Background. Suppose that $M$ is an oriented, connected, closed manifold of dimension $d$ with fundamental class $\mu \in H_d(M;\Bbb Z)$. Let $\Delta : M \to M \times M$ be the diagonal map. Then the pushforward $\Delta_\ast\mu \in H_d(M\times M)$ is defined.
If we apply the intersection pairing to $\Delta_\ast\mu$ with itself, we obtain the self-intersection class
$$\Delta_\ast \mu \cdot \Delta_\ast \mu \in H_0(M\times M) \cong \Bbb Z .$$
If I'm not mistaken, then $\Delta_\ast \mu \cdot \Delta_\ast \mu$ is the Euler characteristic
of $M$ multiplied by a suitable generator.
I know of two proofs, but both of them use a certain amount of geometry. The first proof
interprets the intersection of the cycles representing $\Delta_\ast \mu$ (i.e., the image of the diagonal map) as the transversal self-intersection of the
diagonal with itself. The latter is supported in a tubular neighborhood of the diagonal.
Then one makes use of the tubular neighborhood theorem to interpret the that self-intersection as the transversal intersection of the zero section of tangent bundle with itself. Lastly, one uses the Poincaré–Hopf index theorem to interpret the latter as the Euler characteristic.
The other proof I know of is along the lines of Milnor and Stasheff Chapter 11. However, the latter would also seem to require the tubular neighborhood theorem to interpret the pullback $\Delta^\ast(u'')$ of the diagonal cohomology class $u'' \in H^d(M\times M)$
as the Euler class of the tangent bundle of $M$.
In summary, as far as I know, there is no proof that $\Delta_\ast \mu \cdot \Delta_\ast \mu$ is the Euler characteristic of $M$ which doesn't make use of the tubular neighborhood theorem. Note too that the intersection $\Delta_\ast \mu \cdot \Delta_\ast \mu$ does not require transversality to define—one may take the Poincaré dual of $\Delta_\ast \mu$, then apply the cup square and then apply Poincaré duality again.
My Question. Suppose now that $M$ is merely an oriented connected Poincaré duality space
of dimension $d$, with fundamental class $\mu$.
Does $\Delta_\ast \mu \cdot \Delta_\ast \mu$ coincide with the Euler characteristic of $M$?
Note that the analogue of the tubular neighborhood theorem is not generally known to hold in the Poincaré case (i.e., there may not be a Poincaré embedding of the diagonal map).
Best Answer
It follows from Poincaré duality in $M\times M$. I'll suppress gradings and be vague about signs here.

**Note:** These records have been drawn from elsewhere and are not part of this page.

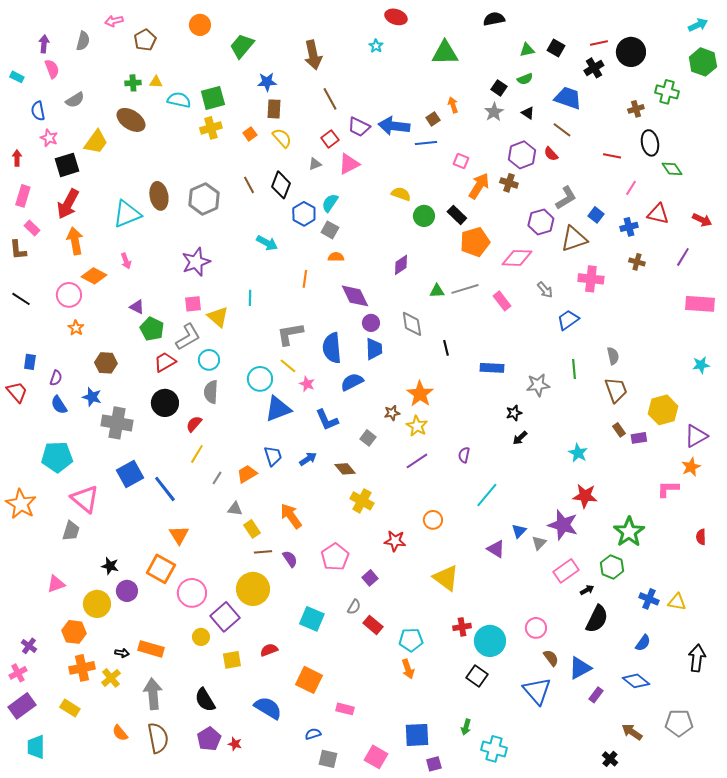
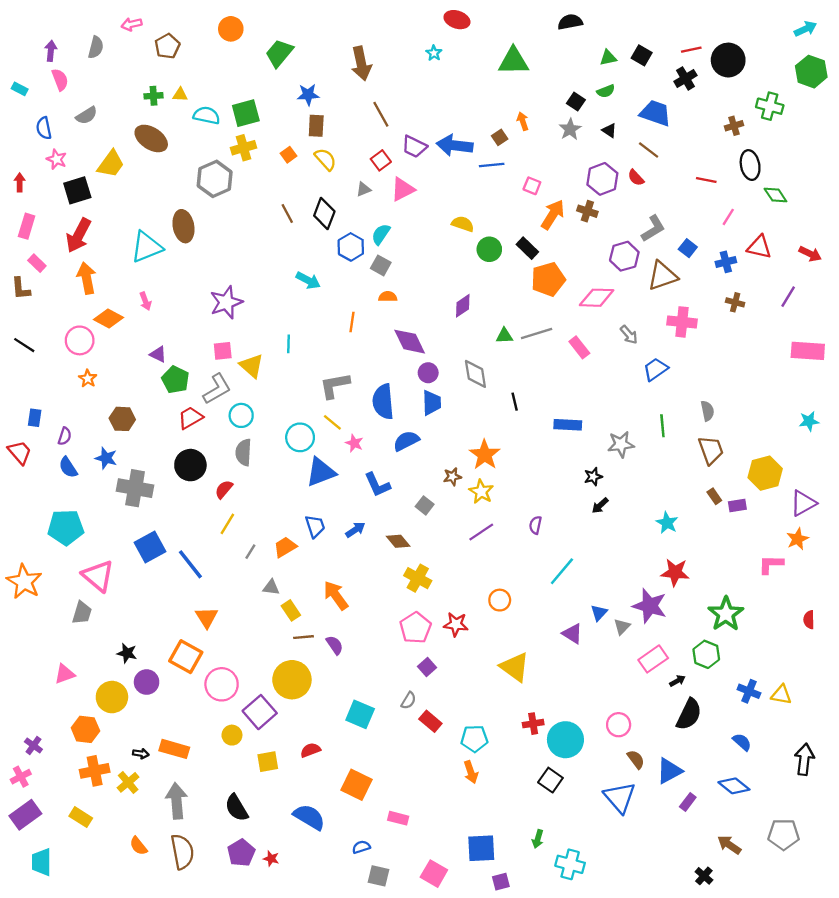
gray hexagon: (204, 199) -> (215, 179), moved
pink pentagon: (335, 557) -> (415, 628), moved
blue semicircle: (643, 643) -> (742, 742), turned -84

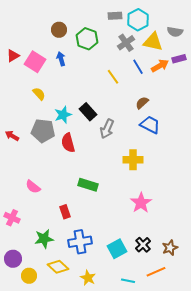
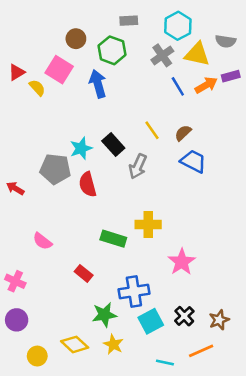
gray rectangle: (115, 16) -> (129, 21), moved
blue arrow: (61, 59) -> (98, 84), moved, size x1.5
pink square: (35, 62) -> (59, 70), moved
yellow line: (113, 77) -> (152, 130), moved
yellow semicircle: (39, 94) -> (37, 88), moved
red arrow: (12, 136) -> (15, 188), moved
yellow cross: (133, 160) -> (148, 224), moved
red rectangle: (65, 212) -> (84, 273), turned -32
green star: (44, 239) -> (104, 315), moved
blue cross: (80, 242) -> (134, 292), moved
purple circle: (13, 259) -> (17, 320), moved
yellow star: (88, 278) -> (113, 344), moved

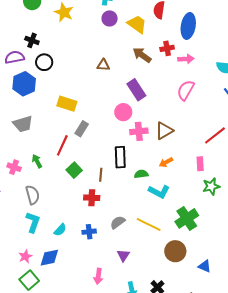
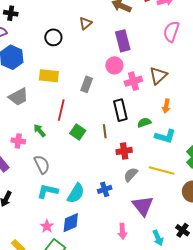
black circle: (44, 62) -> (53, 37), moved
brown triangle: (103, 65) -> (86, 23), turned -32
purple rectangle: (136, 90) -> (123, 41), turned 30
yellow rectangle: (67, 104) -> (49, 76), moved
gray rectangle: (82, 129) -> (87, 84), moved
orange arrow: (166, 162) -> (166, 106), turned -40
red cross: (92, 198) -> (124, 151), moved
cyan L-shape: (33, 222) -> (48, 191), turned -85
cyan semicircle: (60, 230) -> (76, 193), size x1.5
purple triangle: (123, 255) -> (143, 206), size x1.6

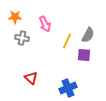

Let $x_i$ be a rational homology basis for $M$. Let $a_i$ be the cohomology basis that is dual to this basis in the linear algebra sense: $\langle a_i,x_j\rangle=\delta_{ij}$. Let $y_i$ be the homology basis that corresponds to $a_i$ by Poincaré duality. In other words, the intersection product of $x_i$ and $y_j$ is $\pm \delta_{ij}$.
Then $\Delta_\ast\mu$ is the sum of $\pm x_i\times y_i$, and it's also the sum of $\pm y_j\times x_j$, so the intersection product of $\Delta_\ast\mu$ with itself is the sum, over $i$ and $j$, of $\pm\delta_{ij}\delta_{ji}$, i.e. the sum of $\pm\delta_{ii}$. This is the Euler characteristic, if you get the signs right.